Load architecture parameters from an external list.

self.arch_para is a list length 1, where the first element is the architecture parameter tensor gs.

Parameters:: arch_param (list of torch.Tensor) – List where the first element contains the architecture parameters.

searched_neuron(threshold=0.001)[source]

Derive the discrete architecture from learned parameters.

If the identity vs. nonlinear weights are close, retain a residual connection and append the selected neuron count. The residual connection is denoted by ‘0+’ followed by the selected neuron count. Otherwise, select the dominant option.

Parameters:: threshold (float, optional) – Threshold for determining if identity and nonlinear paths are close. Default is 1e-3.
Returns:: List of selected neuron descriptors per layer.
Return type:: list

class ai4plasma.core.network.RelaxLayer(C_in, neuron_list, act_fun=Tanh(), init_method='xavier')[source]

Bases: Network

Relaxed hidden layer for NAS-PINN architecture search.

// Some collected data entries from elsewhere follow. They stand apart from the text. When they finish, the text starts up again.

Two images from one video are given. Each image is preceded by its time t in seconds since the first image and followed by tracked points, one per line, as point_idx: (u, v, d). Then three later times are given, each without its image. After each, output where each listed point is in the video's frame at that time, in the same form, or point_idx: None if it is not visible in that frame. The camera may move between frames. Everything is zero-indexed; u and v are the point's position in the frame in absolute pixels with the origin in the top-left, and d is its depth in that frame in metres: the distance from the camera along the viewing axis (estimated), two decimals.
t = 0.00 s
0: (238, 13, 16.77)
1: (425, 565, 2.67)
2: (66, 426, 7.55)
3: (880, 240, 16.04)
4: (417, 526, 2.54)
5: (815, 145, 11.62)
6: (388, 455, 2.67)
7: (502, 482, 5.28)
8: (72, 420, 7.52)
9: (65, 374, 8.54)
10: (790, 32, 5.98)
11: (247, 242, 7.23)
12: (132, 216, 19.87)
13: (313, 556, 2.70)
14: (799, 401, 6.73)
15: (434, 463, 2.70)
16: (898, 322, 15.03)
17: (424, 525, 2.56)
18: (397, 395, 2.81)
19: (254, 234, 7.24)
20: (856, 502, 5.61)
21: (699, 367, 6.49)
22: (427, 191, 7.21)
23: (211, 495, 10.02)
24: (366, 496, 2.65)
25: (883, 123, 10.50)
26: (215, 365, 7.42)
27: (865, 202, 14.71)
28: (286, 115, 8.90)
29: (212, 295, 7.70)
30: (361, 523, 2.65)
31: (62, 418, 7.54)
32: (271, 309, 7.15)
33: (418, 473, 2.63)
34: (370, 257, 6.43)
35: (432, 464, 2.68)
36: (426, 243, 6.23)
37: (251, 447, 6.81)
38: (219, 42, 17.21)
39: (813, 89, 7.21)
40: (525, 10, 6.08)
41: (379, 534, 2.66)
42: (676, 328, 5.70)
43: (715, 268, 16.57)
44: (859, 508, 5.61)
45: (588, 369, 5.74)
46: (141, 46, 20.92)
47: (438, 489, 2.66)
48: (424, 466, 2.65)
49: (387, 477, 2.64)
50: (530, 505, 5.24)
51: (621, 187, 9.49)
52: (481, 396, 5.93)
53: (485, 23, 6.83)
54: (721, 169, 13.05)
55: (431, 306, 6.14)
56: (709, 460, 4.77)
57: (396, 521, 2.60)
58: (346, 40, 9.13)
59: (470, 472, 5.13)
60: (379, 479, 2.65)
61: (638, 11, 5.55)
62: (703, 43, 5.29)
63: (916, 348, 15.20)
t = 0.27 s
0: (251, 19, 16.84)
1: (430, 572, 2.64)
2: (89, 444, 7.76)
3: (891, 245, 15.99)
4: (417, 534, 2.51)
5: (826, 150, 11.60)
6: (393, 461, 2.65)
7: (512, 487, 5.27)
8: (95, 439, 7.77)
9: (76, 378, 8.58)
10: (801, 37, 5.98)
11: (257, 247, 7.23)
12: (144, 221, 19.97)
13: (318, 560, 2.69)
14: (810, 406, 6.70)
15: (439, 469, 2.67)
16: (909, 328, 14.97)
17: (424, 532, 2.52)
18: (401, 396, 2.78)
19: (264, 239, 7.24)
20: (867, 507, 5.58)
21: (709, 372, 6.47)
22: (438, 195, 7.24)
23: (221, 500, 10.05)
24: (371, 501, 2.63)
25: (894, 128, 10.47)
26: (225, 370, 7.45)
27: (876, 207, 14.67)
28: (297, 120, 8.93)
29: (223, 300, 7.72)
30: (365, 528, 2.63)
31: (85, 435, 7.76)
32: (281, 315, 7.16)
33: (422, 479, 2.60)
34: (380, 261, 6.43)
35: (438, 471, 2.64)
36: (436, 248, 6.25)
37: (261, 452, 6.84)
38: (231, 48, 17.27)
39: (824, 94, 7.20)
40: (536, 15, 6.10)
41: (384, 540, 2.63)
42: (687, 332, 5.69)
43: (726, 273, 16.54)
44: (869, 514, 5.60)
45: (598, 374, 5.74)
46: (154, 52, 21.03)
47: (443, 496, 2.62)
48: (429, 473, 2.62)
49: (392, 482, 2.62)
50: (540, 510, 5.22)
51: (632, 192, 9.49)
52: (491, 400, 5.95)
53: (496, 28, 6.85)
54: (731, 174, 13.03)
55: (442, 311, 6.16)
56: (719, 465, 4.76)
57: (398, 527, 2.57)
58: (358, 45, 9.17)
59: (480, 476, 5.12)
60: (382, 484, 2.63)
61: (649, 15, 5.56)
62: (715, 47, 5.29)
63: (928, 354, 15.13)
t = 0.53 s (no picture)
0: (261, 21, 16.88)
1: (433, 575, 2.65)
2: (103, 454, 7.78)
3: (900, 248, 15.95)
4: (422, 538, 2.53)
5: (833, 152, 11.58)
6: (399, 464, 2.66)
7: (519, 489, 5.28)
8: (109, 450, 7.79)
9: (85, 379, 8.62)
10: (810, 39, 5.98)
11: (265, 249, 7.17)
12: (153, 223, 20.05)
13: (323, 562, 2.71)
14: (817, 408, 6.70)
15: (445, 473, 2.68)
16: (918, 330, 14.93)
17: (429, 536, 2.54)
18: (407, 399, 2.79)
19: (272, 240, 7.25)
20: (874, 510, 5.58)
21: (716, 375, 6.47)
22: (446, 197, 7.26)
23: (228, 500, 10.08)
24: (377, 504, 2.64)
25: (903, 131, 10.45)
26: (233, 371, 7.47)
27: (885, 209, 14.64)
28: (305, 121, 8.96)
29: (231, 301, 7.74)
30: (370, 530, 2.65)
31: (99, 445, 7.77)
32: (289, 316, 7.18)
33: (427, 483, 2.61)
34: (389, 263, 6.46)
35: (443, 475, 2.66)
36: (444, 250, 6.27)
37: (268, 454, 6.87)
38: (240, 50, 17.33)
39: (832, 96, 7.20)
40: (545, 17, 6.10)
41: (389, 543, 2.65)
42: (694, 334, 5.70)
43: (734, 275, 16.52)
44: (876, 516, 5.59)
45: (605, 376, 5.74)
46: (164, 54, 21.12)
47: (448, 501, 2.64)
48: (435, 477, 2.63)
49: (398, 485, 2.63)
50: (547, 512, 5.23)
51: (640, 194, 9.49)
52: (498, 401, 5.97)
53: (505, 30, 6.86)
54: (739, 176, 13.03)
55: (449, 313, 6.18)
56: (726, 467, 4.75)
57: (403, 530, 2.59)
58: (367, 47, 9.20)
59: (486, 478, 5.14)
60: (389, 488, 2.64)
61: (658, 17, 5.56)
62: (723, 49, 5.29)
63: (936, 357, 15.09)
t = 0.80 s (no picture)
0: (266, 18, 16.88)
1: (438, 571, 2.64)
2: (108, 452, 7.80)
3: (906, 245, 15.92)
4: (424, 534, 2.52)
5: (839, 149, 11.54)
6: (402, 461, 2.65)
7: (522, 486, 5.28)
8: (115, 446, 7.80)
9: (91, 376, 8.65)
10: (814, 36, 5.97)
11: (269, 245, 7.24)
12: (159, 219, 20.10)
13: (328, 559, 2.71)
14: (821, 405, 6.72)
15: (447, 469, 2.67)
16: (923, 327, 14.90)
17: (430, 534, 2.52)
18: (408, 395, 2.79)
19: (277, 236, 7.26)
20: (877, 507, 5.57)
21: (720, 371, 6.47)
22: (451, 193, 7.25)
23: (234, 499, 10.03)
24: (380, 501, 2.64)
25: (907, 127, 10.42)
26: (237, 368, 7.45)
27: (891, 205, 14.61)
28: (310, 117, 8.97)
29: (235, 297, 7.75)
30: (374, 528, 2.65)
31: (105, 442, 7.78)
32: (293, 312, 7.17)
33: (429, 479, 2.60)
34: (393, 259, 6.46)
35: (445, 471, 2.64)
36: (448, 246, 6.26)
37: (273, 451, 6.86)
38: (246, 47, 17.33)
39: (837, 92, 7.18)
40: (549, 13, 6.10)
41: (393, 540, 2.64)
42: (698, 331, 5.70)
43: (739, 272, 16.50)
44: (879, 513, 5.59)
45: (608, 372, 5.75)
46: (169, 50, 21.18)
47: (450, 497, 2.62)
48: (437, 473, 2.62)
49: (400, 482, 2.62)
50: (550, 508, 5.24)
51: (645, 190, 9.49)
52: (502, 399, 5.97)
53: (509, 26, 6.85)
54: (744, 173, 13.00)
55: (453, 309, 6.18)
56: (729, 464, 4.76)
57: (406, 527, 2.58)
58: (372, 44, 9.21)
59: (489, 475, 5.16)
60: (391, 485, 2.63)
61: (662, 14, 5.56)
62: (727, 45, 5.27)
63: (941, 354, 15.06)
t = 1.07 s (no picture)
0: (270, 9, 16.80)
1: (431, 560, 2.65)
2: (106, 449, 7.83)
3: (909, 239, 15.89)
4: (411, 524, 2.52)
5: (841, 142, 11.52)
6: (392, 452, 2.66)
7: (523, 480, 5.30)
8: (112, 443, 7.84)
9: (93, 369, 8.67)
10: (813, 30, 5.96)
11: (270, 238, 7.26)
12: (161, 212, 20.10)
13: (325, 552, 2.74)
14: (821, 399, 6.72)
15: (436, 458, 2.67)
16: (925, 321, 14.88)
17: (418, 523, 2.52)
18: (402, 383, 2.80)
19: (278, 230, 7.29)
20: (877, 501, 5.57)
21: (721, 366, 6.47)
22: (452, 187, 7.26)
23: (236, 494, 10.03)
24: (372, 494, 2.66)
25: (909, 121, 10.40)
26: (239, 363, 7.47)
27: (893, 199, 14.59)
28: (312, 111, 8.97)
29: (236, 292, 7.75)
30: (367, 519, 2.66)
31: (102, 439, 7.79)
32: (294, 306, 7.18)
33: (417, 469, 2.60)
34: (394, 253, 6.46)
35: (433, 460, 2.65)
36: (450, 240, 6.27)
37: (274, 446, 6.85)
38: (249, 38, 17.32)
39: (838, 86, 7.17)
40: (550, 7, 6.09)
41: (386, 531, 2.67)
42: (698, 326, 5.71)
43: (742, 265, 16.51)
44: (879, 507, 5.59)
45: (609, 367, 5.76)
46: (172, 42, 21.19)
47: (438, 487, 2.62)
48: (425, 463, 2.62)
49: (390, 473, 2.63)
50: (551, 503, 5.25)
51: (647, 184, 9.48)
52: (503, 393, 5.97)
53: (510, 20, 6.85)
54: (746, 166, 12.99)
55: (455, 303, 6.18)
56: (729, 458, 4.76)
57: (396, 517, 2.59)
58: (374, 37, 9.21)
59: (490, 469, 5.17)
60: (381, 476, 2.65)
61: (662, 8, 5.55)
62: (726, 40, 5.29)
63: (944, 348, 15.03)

Implements a relaxed fully connected hidden layer where the effective operation is determined by learnable architecture parameters g. The layer blends identity and nonlinear transformations with soft selections over candidate neuron counts.

Parameters:

C_in (int) – Input feature dimension.
neuron_list (list of int) – Candidate neuron counts. neuron_list[0] is treated as identity.
act_fun (torch.nn.Module, optional) – Activation function applied after the linear operator. Default is Tanh.
init_method ({'xavier', 'zero'}, optional) – Weight initialization method for the linear operator. Default is ‘xavier’.

C_in

Input feature dimension.

Type:: int

neuron_list

Candidate neuron counts (including identity as index 0).

Type:: list of int

op

Linear + activation operator for the maximal neuron count.

Type:: torch.nn.Sequential

masks

Binary masks used to select subsets of neurons.

Type:: torch.Tensor

forward(x, g)[source]

Forward pass with relaxed architecture parameters.

Parameters:

x (torch.Tensor) – Input tensor of shape (batch_size, C_in).
g (torch.Tensor) – Architecture parameter tensor for this layer. The first two entries control identity vs. nonlinear mixing; the remaining entries select neuron counts.

Returns:

Output tensor of shape (batch_size, max(neuron_list)).

Return type:

torch.Tensor

init_weights(net, method='xavier')[source]

Initialize weights for the linear operator.

Parameters:

net (torch.nn.Sequential) – Operator whose weights will be initialized.
method ({'xavier', 'zero'}, optional) – Weight initialization method. Default is ‘xavier’.